> Textauszug:
12.19

Abgeordnete Pia Philippa Beck (ohne Klubzugehörigkeit): Sehr geehrte Frau Präsidentin! Hohes Haus! Liebe Zuseherinnen und Zuseher! Liebe Parla­mentsgäste! Ein Volksbegehren, das sich mit dem Thema Pflege auseinander­setzt, unterzeichnet von rund 132 000 Menschen, zeigt die Dringlichkeit, denn die Pflege befindet sich in keiner Krise, sondern eigentlich schon längst in einer Katastrophe.

Was ist bei der Pflege niemals zu vergessen? – Im Zentrum der Debatte steht der Mensch: der Mensch, der pflegt, und der Mensch, der gepflegt wird. Alleine der emotionale Aspekt im Bereich der Pflege ist ein Punkt, der enorm viel Kraft kostet. Im österreichischen Pflegesystem gibt es grob gesagt drei unerlässliche Stützpfeiler: die Menschen in den Gesundheitspflegeberufen, die Angehörigen, die Pflege zu Hause leisten, und die zu Pflegenden selbst.

Blicken wir, wie im Volksbegehren erwähnt, auf das Jahr 2020 zurück. Damals hat die WHO dazu aufgerufen, einen besonderen Fokus auf Gesundheitsberufe zu legen – auf eine Verbesserung der Arbeitsbedingungen, der Entlohnung –, um sicherzustellen, dass es künftig noch beruflichen Nachwuchs in diesem System gibt. 2020, da war eigentlich schon lange klar, dass die Pflege selbst ein einziger Pflegefall ist, dass Applaus alleine eben nicht reicht, dass Wertschätzung für ein System, das tagtäglich Übermenschliches leistet, eigentlich eine Selbstver­ständlichkeit sein sollte und nichts, woran man erinnert werden muss.

Wer spätestens seit der Coronakrise nicht verstanden hat, dass der Pflege viel zu wenig Achtung entgegengebracht wird, der wird es womöglich erst verstehen, wenn er einmal selbst darauf angewiesen ist oder einmal erlebt hat, was diese Berufsgruppen Tag für Tag an Leistung erbringen. So sehr die Pflege in der Coronapandemie als systemrelevant beschworen wurde, so fast schon unbedeu­tend ist sie im politischen Diskurs der Gegenwart.

> Verfügbare Daten:

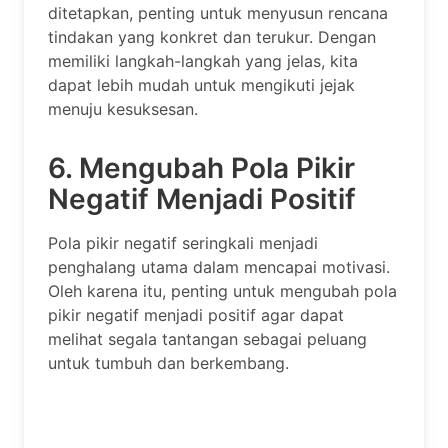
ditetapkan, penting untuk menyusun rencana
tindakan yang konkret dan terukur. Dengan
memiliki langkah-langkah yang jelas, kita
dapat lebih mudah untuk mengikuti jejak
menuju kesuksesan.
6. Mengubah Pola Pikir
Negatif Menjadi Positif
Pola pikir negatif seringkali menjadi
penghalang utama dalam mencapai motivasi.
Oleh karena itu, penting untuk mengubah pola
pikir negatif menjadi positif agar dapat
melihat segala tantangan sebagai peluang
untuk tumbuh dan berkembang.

---

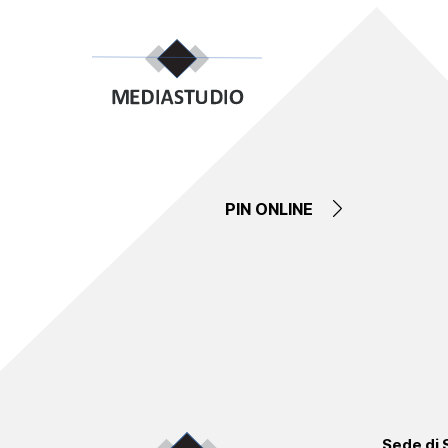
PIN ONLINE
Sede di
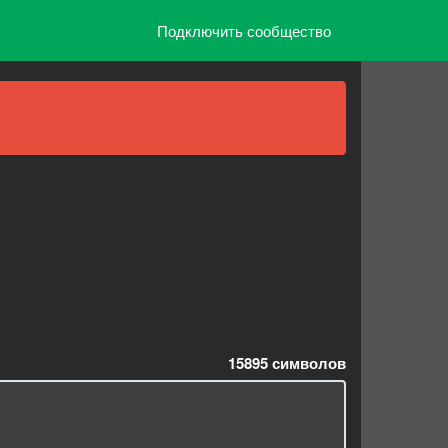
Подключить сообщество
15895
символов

> Aufgaben:
• 1. Von wie vielen Menschen wurde das Volksbegehren laut dem Redeauszug zur Pflege unterzeichnet?
• 2. Setzen Sie den Redeauszug zur Pflege nach seinem letzten Satz fort.

> Antworten je Aufgabe:
• 1. Von rund 132 000 Menschen.

• 2.
Dabei ist eigentlich seit dem 19. Jahrhundert klar, dass es neben einem ärzt­lichen Bereich auch einen nicht weniger unerheblichen Pflegebereich geben muss. Tragischerweise ignoriert man politisch seit Jahren erhebliche Probleme. Eines dürfte nämlich immer noch nicht im Bewusstsein vieler angelangt sein, nämlich dass Pflege keine Assistenz für Ärztinnen und Ärzte ist, sondern ein eigener Faktor im Gesundheitswesen, der endlich die dringend notwendige Beachtung als ein solcher Faktor verdient.

Die Realität in Österreich für pflegebedürftige und pflegende Menschen sieht anders aus. Ein Blickpunkt, den man beachten sollte, liegt in der Versorgung, in der Heimpflege pflegebedürftiger Menschen. Da wird die Hauptverantwortung einmal mehr von Frauen getragen – eine erhebliche Mehrarbeit, die kaum anerkannt oder unterstützt wird. Es ist eben so, dass Fürsorglichkeit als eine angeborene Sache der Frauen verstanden wird – das ist in diesem Punkt schlicht eine Geschlechterfrage –, dabei ist es gerade ihrem Beitrag zu verdanken, dass dieses System in der Form überhaupt noch machbar ist.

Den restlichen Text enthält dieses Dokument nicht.